DayBreaks for 12/12/17: How Christians Can Make God Disappear
From the DayBreaks archive, December 2007:
It was the Psalmist that perhaps most eloquently voiced the purpose of creation when he said, in Psalms 19:1-4 (NIV) – The heavens declare the glory of God; the skies proclaim the work of his hands. Day after day they pour forth speech; night after night they display knowledge. There is no speech or language where their voice is not heard. Their voice goes out into all the earth, their words to the ends of the world. In the heavens he has pitched a tent for the sun…
Have you ever wondered why God made physical things? After all, He Himself is a spiritual being, as are we. Could God not have created spiritual beings without physical bodies and without a physical realm to move around in? Of course He could! But He didn’t.
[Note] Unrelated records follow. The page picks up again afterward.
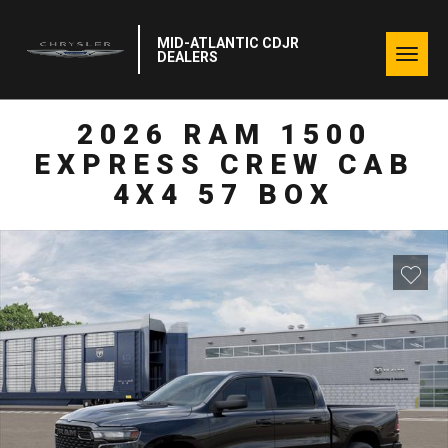
MID-ATLANTIC CDJR
Togg
DEALERS
navig
2026 RAM 1500
EXPRESS CREW CAB
4X4 57 BOX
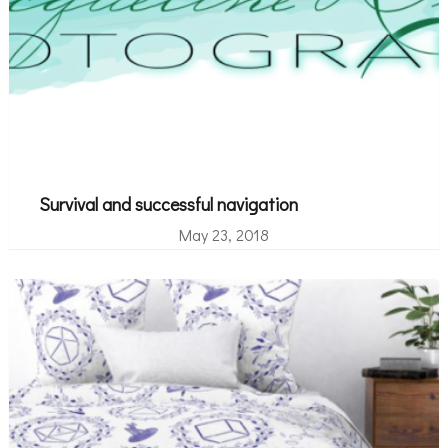
Survival and successful navigation
May 23, 2018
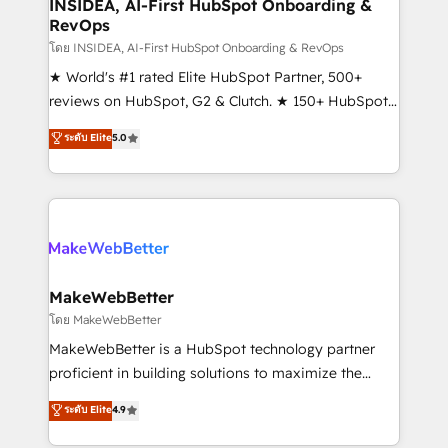
marketing campaigns, & RevOps frameworks that
INSIDEA, AI-First HubSpot Onboarding &
RevOps
fuel long-term success We connect the entire
customer lifecycle through seamless integrations,
โดย INSIDEA, AI-First HubSpot Onboarding & RevOps
ensure long-term adoption with change-
★ World's #1 rated Elite HubSpot Partner, 500+
management programs, and align marketing, sales,
reviews on HubSpot, G2 & Clutch. ★ 150+ HubSpot
and service to drive sustainable growth With 6 key
Certified Experts & Trainers across the team ★
ระดับ Elite
5.0
HubSpot accreditations and experience across
1,500+ implementations across five continents ★ AI-
hundreds of organizations in dozens of industries,
First, RevOps-led, Onboarding obsessed ★
there’s a good chance one of our globally integrated
Company of the Year 2024/25 INSIDEA helps
teams has worked with clients just like you Let’s
growing companies turn HubSpot into a revenue
explore whether S2 is the partner you’ve been
engine. We onboard your team, migrate your data,
looking for...and get your next big initiative moving!
and build AI-powered workflows that drive adoption
from week one, in your time zone. What we do ➤
MakeWebBetter
Onboarding: Live in weeks, with workflows built
โดย MakeWebBetter
around your business, not a template. ➤ Migration:
MakeWebBetter is a HubSpot technology partner
Move from any legacy CRM. Zero downtime, full data
proficient in building solutions to maximize the
integrity. ➤ Implementation: Configure HubSpot to
operational efficiency of HubSpot. The fastest-
ระดับ Elite
4.9
run your revenue process. Sales, marketing, and
growing tech-enabler & facilitator, MakeWebBetter,
service wired together. ➤ AI and Integrations: Layer
hands you the blend of HubSpot expertise &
The reason why is unknown to us, other than the fact that God seems to delight in creating, and in the work of His hands – just like a master craftsman delights in a fine piece of jewelry or a chair or vase.
I think, however, that the main purpose behind His creation – all of it, not just the physical realm – is found in the passage above: it exists to declare the glory of God. Someone has said that creation is like God’s fingerprints. From fingerprints alone we can’t tell too much about a person – we can’t know their character, interests, etc. – but we can tell that they were there. It’s evidence of their existence. Creation is evidence of His existence and it glorifies His name!
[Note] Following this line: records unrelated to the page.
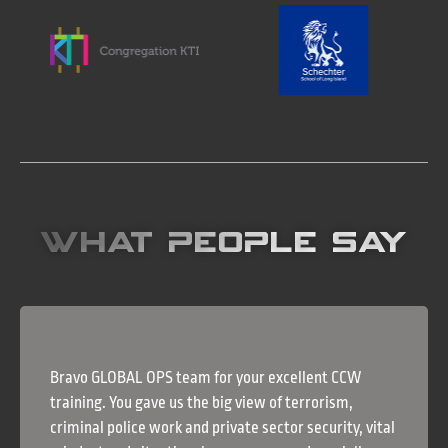
What People Say
Bravo GLOBAL OPS team for your excellent CCW
training. You gave us the big view of terrorism,
criminal police work and private sector security, vital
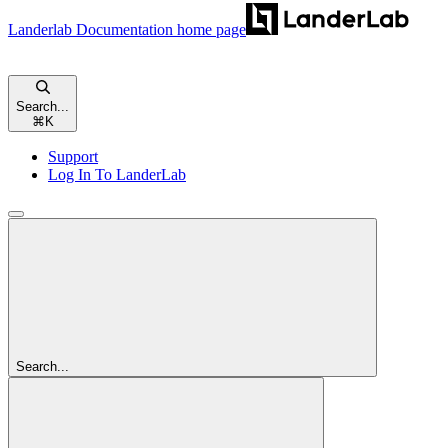
Landerlab Documentation
home page
Search...
⌘
K
Support
Log In To LanderLab
Search...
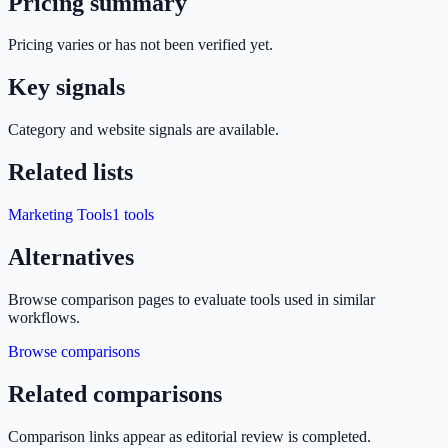
Pricing summary
Pricing varies or has not been verified yet.
Key signals
Category and website signals are available.
Related lists
Marketing Tools
1
tools
Alternatives
Browse comparison pages to evaluate tools used in similar
workflows.
Browse comparisons
Related comparisons
Comparison links appear as editorial review is completed.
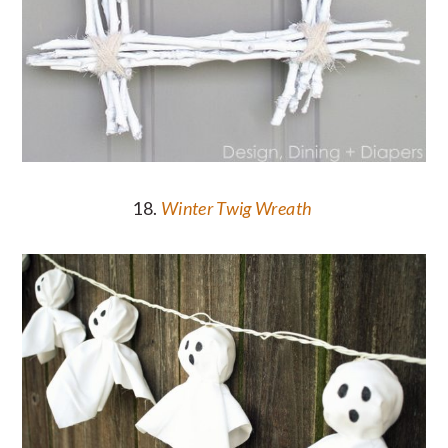
18.
Winter Twig Wreath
If only spiritual beings (humans, anyway) were as good at it as the physical universe. We don’t do a great job of declaring the glory of God. Joel Belz, in the December 8 issue of World Magazine, wrote: For the truest and most effective proponents of godlessness are almost never those who are most blatant about their mission. They are instead those who purport to pick up any topic at all for further discussion—and then leave God out of that conversation. Do that with a dozen such discussions, or maybe 20 or 100, and you don’t have to do much more. You’ve implicitly made your case. God doesn’t exist—or if He does, He doesn’t matter.
What struck me about Belz’ statement wasn’t how the godless go about declaring that God doesn’t exist, but how subtly we as believers can, by the lack of our words and actions, also make God disappear. When we leave God out of the public conversations we have (and the private ones as well), God has disappeared in that instance. And, as Belz notes, if we do that often enough in dozens or hundreds of conversations, God is as good as invisible – He disappears from life and living.
How many conversations do you have in the course of a day? In how many of those conversations is even the name of God voiced (other than when someone uses His name in vain)? Are you one of those Christians who makes God disappear, or do you, like the physical heavens, declare the glory of God?
PRAYER: Father, Your Word says that someday we will shine like stars in the universe. The universe proclaims Your glory – may we add our voices in our daily conversations! In Jesus’ name, Amen.